Medical Tribune
14. Aug. 2024An der Zuckerkrankheit selbst liegt es nicht

Wie Typ-1-Diabetes das Krebsrisiko erhöht

Menschen mit Typ-1-Diabetes haben generell ein erhöhtes Krebsrisiko. Eine Nierentransplantation steigert die Tumorgefahr noch einmal deutlich. Liegt das an der Immunsuppression? Oder ist die diabetesbedingte Nierenerkrankung ursächlich?

Eine dialysepflichtige Nierenerkrankung im Zusammenhang mit Diabetes erhöht das Krebsrisiko noch nicht.
Peter Atkins/stock.adobe.com
Eine dialysepflichtige Nierenerkrankung im Zusammenhang mit Diabetes erhöht das Krebsrisiko noch nicht.

Welche Rolle diabetesbezogene Faktoren bei der Tumorentstehung spielen, ist bislang unklar, schreiben Dr. Maija Feodoroff vom Folkhälsan Research Centre in Helsinki und ihre Kollegen (1).

Sie untersuchten diesen Zusammenhang in einer finnischen Kohorte mit über 5000 Typ-1-Diabetikern und rund 14.000 Kontrollpersonen ohne die Autoimmunerkrankung.
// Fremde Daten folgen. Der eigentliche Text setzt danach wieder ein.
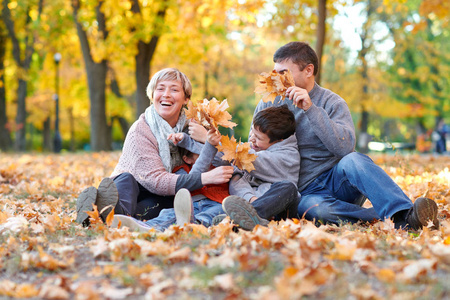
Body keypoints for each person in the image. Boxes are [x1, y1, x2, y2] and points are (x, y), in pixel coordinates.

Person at [252, 41, 439, 230]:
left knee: (354, 160)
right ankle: (387, 218)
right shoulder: (269, 104)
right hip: (302, 193)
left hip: (337, 182)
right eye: (275, 73)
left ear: (308, 70)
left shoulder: (332, 102)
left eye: (284, 73)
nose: (277, 79)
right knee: (314, 209)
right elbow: (254, 145)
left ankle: (406, 213)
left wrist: (311, 109)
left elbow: (344, 148)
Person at [75, 68, 234, 226]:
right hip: (135, 187)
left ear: (186, 99)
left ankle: (105, 216)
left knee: (163, 205)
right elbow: (156, 181)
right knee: (126, 180)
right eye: (160, 88)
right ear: (152, 96)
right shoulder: (141, 130)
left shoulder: (195, 126)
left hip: (166, 192)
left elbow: (226, 158)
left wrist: (206, 138)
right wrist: (205, 178)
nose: (166, 94)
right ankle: (110, 210)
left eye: (174, 89)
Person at [112, 128, 231, 232]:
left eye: (205, 148)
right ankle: (143, 227)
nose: (206, 153)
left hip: (215, 204)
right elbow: (191, 180)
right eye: (199, 149)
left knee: (221, 210)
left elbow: (232, 158)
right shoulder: (181, 171)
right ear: (187, 159)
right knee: (169, 214)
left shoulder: (223, 166)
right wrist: (208, 148)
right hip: (189, 206)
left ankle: (195, 226)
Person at [219, 105, 300, 231]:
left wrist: (215, 142)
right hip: (251, 205)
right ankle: (248, 219)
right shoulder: (252, 149)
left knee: (289, 188)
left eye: (258, 138)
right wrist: (251, 199)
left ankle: (235, 222)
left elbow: (253, 160)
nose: (251, 139)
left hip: (279, 213)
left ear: (278, 141)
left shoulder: (289, 156)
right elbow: (237, 178)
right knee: (234, 177)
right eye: (252, 132)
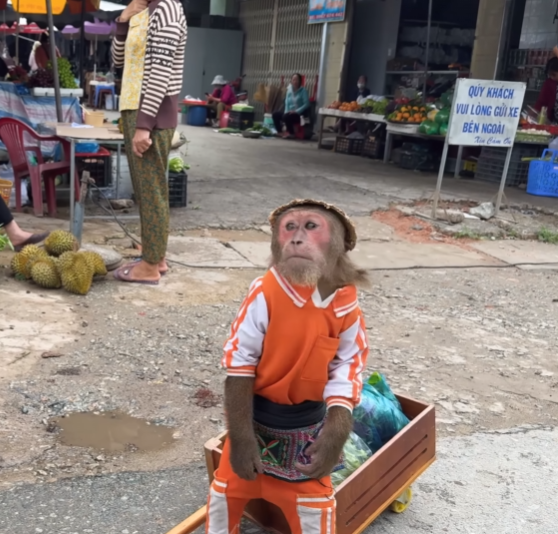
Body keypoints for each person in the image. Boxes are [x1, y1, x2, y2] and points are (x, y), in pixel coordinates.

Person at [206, 199, 369, 534]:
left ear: (338, 245)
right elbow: (239, 365)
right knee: (224, 497)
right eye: (289, 228)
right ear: (276, 244)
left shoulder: (346, 305)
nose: (297, 237)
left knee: (314, 511)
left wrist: (337, 430)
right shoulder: (267, 291)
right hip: (254, 419)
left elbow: (348, 367)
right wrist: (240, 438)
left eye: (311, 227)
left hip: (306, 427)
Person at [111, 0, 187, 285]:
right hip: (134, 108)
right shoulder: (142, 11)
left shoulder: (167, 8)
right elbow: (118, 62)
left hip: (151, 115)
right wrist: (123, 20)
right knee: (146, 190)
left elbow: (160, 71)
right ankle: (156, 256)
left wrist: (144, 124)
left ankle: (150, 265)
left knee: (152, 190)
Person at [273, 73, 310, 138]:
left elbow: (307, 104)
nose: (295, 81)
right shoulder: (289, 91)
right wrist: (286, 113)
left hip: (299, 115)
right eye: (293, 80)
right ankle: (280, 132)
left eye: (297, 80)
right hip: (289, 114)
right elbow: (286, 103)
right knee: (275, 114)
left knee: (286, 116)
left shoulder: (303, 91)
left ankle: (291, 133)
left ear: (300, 81)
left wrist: (296, 111)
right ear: (291, 81)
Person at [535, 56, 558, 123]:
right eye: (549, 75)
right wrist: (535, 112)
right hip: (553, 122)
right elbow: (541, 102)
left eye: (554, 74)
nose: (551, 77)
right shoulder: (549, 83)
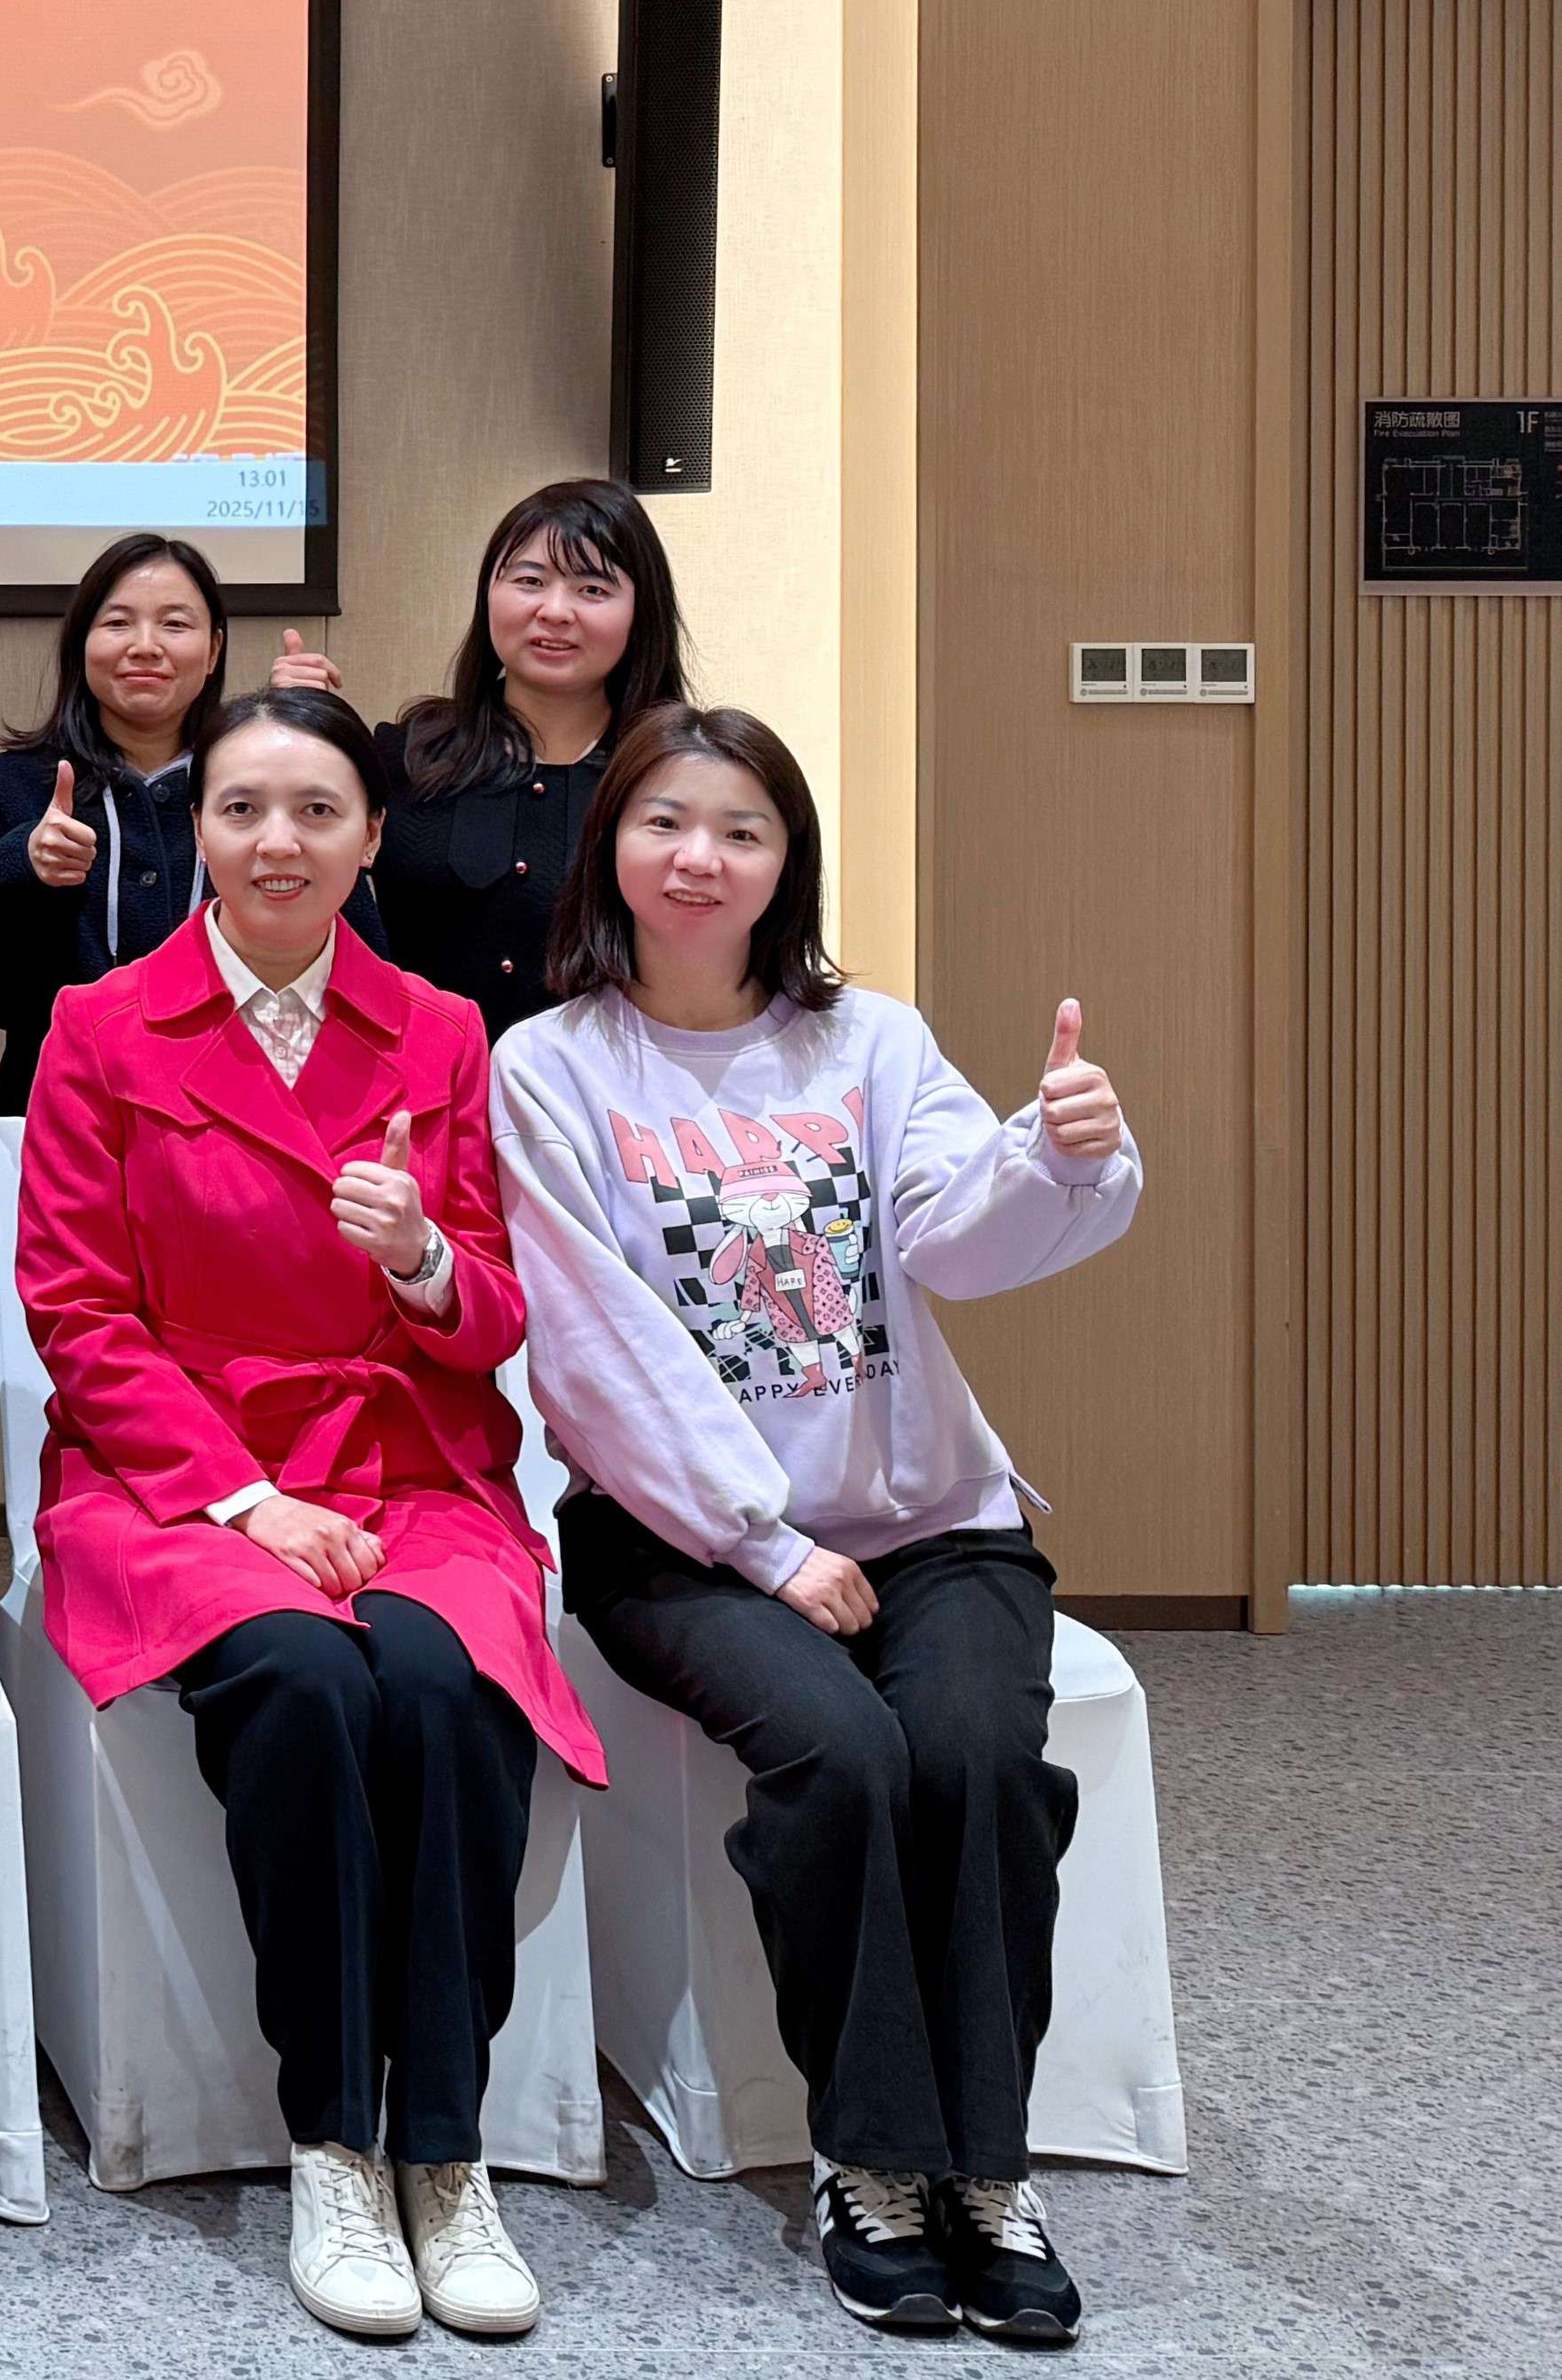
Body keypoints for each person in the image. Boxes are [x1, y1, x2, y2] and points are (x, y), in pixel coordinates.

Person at [499, 706, 1137, 2347]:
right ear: (610, 846)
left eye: (743, 829)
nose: (699, 858)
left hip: (933, 1520)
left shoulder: (871, 1040)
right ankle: (875, 2156)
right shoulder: (549, 1065)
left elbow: (958, 1238)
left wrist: (1061, 1156)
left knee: (978, 1759)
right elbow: (594, 1350)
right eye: (665, 822)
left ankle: (985, 2170)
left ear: (789, 862)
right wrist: (766, 1544)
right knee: (844, 1758)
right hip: (680, 1538)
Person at [8, 685, 603, 2346]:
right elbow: (76, 1309)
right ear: (196, 828)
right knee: (303, 1678)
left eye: (318, 810)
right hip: (177, 1474)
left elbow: (495, 1311)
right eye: (244, 808)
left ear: (372, 836)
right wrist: (249, 1498)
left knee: (444, 1685)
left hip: (408, 1462)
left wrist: (419, 1257)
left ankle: (445, 2149)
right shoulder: (101, 1024)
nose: (280, 842)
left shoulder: (441, 1030)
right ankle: (335, 2139)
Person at [275, 477, 692, 1041]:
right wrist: (296, 742)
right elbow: (302, 892)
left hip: (607, 1087)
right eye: (529, 581)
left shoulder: (677, 776)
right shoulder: (406, 758)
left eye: (593, 589)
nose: (555, 611)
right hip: (418, 1080)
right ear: (488, 595)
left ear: (642, 610)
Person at [0, 532, 234, 1121]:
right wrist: (24, 869)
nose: (145, 647)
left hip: (234, 1107)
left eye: (175, 624)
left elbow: (359, 964)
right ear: (81, 642)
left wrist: (308, 746)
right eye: (118, 623)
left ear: (213, 651)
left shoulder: (256, 788)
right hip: (60, 1111)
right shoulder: (12, 786)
Sie verglichen die standardisierten Inzidenzraten (SIR) verschiedener Krebsarten der beiden Gruppen in Abhängigkeit vom Status einer diabetischen Nierenerkrankung.

Erhöhtes Krebsrisiko in der Diabetes-Gruppe

Im Vergleich zur Kontrollgruppe war das allgemeine Krebsrisiko von Menschen mit der Stoffwechselstörung erhöht (SIR 1,14). Der Wert für Nierentransplantatempfänger lag jedoch fast fünfmal höher (SIR 4,78), während das Risiko der anderen Patienten knapp unter dem der Kontrollgruppe lag (SIR 0,92).

Diabetiker ohne Transplantat hatten sogar ein 50 bzw. 60 Prozent niedrigeres Risiko für Prostata- und Harnwegskrebs. Auch die Wahrscheinlichkeit für Neoplasien in den Atemwegen und intrathorakalen Organen war bei ihnen geringer.

Nach einer Nierentransplantation stieg insbesondere die Gefahr für nichtmelanozytären Hautkrebs (SIR 14,50), aber auch für maligne hämatologische Erkrankungen, Melanome und Mund- oder Rachenkrebs. Einzig das Risiko für Schilddrüsentumoren war bei allen Menschen mit Typ-1-Diabetes grösser als bei den Kontrollpersonen.

Kein Zusammenhang mit Insulindosis oder HbA1c

Untersuchung der diabetesbezogenen Faktoren

Ein wesentlicher Aspekt der Studie war die Untersuchung des Zusammenhangs zwischen diabetesbezogenen Faktoren und dem Krebsrisiko. Dabei zeigte sich, dass allgemeine Parameter wie Alter und Raucherstatus das Risiko für alle Teilnehmer beeinflussten.

Allerdings fanden die Wissenschaftler keinen signifikanten Zusammenhang zwischen der Insulindosis oder dem HbA1c-Wert und dem Krebsrisiko. Diese Ergebnisse deuten darauf hin, dass andere Faktoren als die glykämische Kontrolle eine grössere Rolle bei der Entstehung von Krebs bei Menschen mit Typ-1-Diabetes spielen könnten.

Krebsrisiko stieg erst nach einer Nierentransplantation an

Interessanterweise beeinflussten eine schwere Albuminurie oder die Notwendigkeit einer Dialyse das Krebsrisiko nicht direkt. Erst nach einer Nierentransplantation stieg das Risiko deutlich an. Dies legt nahe, dass die Immunsuppression, die nach einer Transplantation notwendig ist, ein wesentlicher Faktor für das erhöhte Krebsrisiko ist. Immunsuppressiva sind ein gesicherter Risikofaktor für die Entwicklung von Krebs bei Empfängern von Spenderorganen. Diese Medikamente unterdrücken das Immunsystem, um die Abstossung des transplantierten Organs zu verhindern, beeinträchtigen jedoch auch die Überwachung und Beseitigung von Krebszellen.

Die Ergebnisse dieser Studie unterstreichen die Notwendigkeit einer sorgfältigen Überwachung und eines gezielten Krebs-Screenings, insbesondere bei Patienten, die eine Nierentransplantation erhalten haben. Gleichzeitig werfen sie Fragen über die besten Strategien zur Reduzierung des Krebsrisikos in dieser Bevölkerungsgruppe auf.